Following up a previous post, I’ve now managed to fully render the virtual networks connecting users and boards in all directions.
Last Friday I went to Matt Northam with some issues nesting repeat regions to achieve this, basically I had an SQL query returning the ‘boards’ of which user was part of, based on session variables, then needing to use those results in a second query matching other users who are also part of these user groups – the first post explains this a bit better. Anyway we couldn’t fix it, the first repeat region would execute but the ‘inner’ would go unrecognised.
Later on though, I tried again instead with completely creating the second recordset (the inner query) actually within the outer repeat region, meaning the SQL would be executed each time the loop is initialised, guaranteeing it being refreshed – and it worked. It was then an intricate case of appending and aggregating arrays of the recognised users into larger container arrays – essentially because one user could relate to another user through multiple connections – then looping through these to display them properly.
With some tweaking this was replicated for the Immediate Network based on finding users connecting to groups that you have created, then formatting everything so usernames and board names are links to relevant pages.
A lot of conditional statements and some hand-coded PHP and SQL were needed but the end result is quite useful.

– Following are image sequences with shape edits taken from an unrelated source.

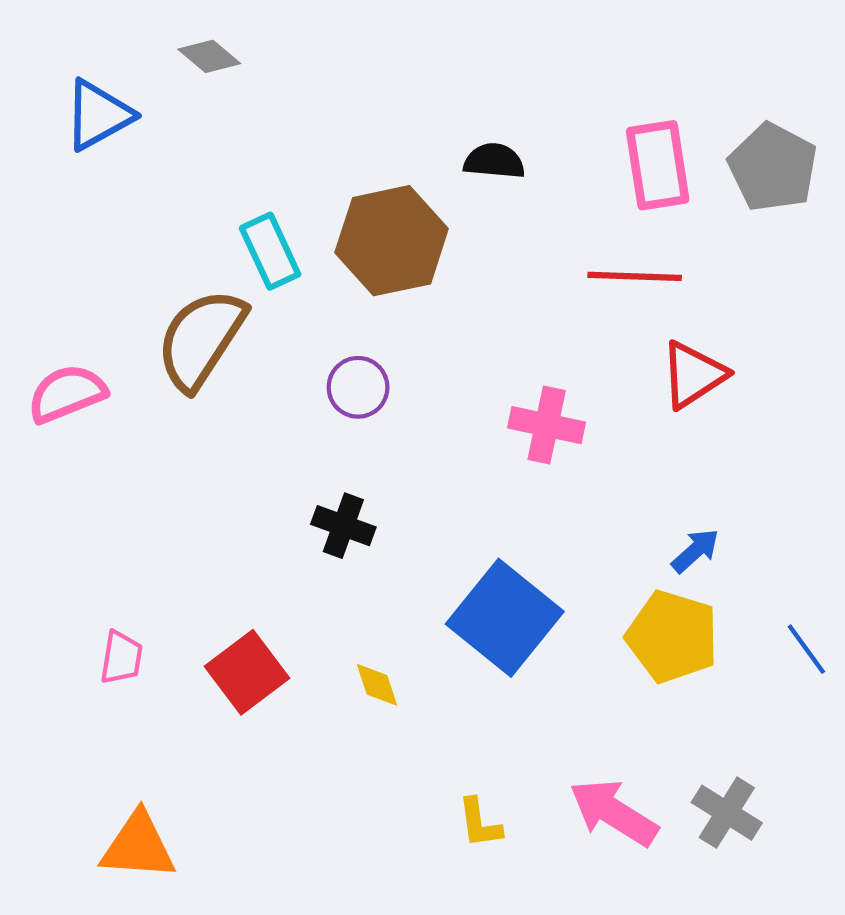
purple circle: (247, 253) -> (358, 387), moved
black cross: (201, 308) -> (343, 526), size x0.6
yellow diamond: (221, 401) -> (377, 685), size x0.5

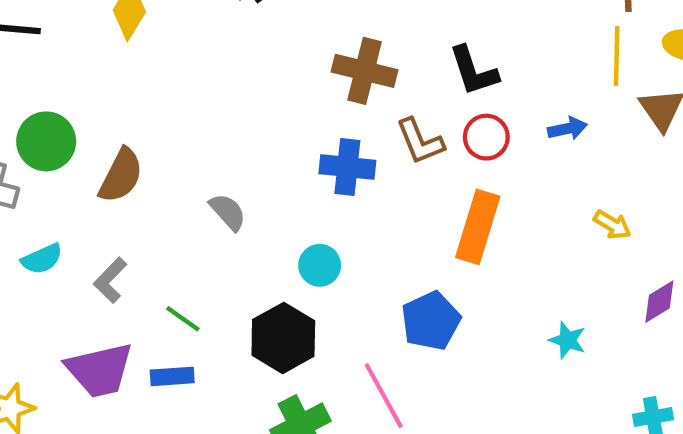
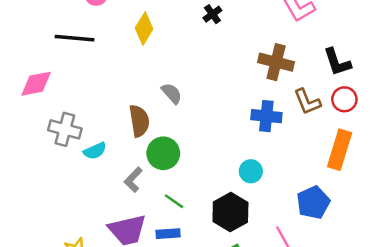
green circle: (46, 141) -> (163, 153), moved
brown semicircle: (121, 176) -> (139, 121), turned -36
gray semicircle: (228, 212) -> (172, 93), moved
cyan semicircle: (42, 259) -> (95, 151), moved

Also on Friday I spoke to Matt about some problems passing PHP variables to Flash. With absolutely no reason that either of us could find, Flash was accepting some variables – static, sessions and POST variables – and completely ignoring those defined by the GET method, which was needed. In the end we used the <param> and <embed> tags to pass variables directly, rather than using the Actionscript of before to read an echo output from the PHP. GET variables worked fine this way.
This now means I have a complete communication between the SQL through PHP to Flash with a pretty clean retrieval from the database when I need it. The way in which Flash Media Server assigns instances to .swf visits means I can also handle the large majority of user authentication through the PHP/HTML that I’ve been developing so far, perhaps only to use further Actionscript authentication as additional verification.